- [Given data]
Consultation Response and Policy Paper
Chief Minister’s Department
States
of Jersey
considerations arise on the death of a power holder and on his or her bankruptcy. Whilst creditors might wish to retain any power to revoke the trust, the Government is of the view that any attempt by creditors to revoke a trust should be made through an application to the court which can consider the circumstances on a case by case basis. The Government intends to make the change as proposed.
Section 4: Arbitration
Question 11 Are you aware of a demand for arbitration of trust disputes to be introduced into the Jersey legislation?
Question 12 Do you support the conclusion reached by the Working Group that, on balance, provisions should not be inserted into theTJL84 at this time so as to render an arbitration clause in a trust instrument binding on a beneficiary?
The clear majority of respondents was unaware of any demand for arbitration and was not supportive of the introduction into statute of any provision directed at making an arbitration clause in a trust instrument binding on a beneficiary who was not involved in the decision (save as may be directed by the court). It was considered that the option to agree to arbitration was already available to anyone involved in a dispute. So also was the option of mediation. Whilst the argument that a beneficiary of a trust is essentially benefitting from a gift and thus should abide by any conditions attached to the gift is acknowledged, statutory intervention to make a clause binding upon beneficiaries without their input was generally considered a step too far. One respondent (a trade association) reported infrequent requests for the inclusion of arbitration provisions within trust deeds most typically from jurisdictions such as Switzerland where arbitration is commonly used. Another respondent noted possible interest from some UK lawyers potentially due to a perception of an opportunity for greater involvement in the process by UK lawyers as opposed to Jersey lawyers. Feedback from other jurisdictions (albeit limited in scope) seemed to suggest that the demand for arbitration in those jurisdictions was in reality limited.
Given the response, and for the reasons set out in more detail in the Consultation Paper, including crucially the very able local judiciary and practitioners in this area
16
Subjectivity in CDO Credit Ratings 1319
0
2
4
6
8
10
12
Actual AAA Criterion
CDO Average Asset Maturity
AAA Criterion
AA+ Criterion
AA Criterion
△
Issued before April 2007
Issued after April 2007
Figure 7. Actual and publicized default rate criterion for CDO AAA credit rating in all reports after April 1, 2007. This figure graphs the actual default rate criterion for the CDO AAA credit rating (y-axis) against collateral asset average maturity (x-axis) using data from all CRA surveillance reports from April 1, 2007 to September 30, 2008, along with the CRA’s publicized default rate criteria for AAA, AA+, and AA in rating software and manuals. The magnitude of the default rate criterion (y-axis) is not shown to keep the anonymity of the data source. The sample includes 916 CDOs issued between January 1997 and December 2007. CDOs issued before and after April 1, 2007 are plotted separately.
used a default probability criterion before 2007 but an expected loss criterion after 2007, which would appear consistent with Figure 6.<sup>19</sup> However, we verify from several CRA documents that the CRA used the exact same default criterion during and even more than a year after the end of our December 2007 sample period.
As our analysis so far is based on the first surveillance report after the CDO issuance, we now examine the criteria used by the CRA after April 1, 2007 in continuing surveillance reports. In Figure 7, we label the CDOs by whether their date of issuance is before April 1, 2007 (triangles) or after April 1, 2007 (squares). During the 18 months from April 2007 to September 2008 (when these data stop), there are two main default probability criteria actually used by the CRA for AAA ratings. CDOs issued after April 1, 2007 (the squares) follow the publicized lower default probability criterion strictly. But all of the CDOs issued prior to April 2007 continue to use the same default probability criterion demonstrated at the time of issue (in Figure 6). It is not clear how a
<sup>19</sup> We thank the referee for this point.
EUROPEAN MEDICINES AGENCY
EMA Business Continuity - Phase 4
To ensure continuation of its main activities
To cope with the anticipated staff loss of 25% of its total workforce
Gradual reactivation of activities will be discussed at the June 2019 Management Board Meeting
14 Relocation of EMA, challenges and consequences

- [Instructions to follow]
From the line with "EMA Business Continuity - Phase 4" to the end of the listing above, set down every line exactly as it appears, both ends included.

- [Exercise output]
EMA Business Continuity - Phase 4
To ensure continuation of its main activities
To cope with the anticipated staff loss of 25% of its total workforce
Gradual reactivation of activities will be discussed at the June 2019 Management Board Meeting
14 Relocation of EMA, challenges and consequences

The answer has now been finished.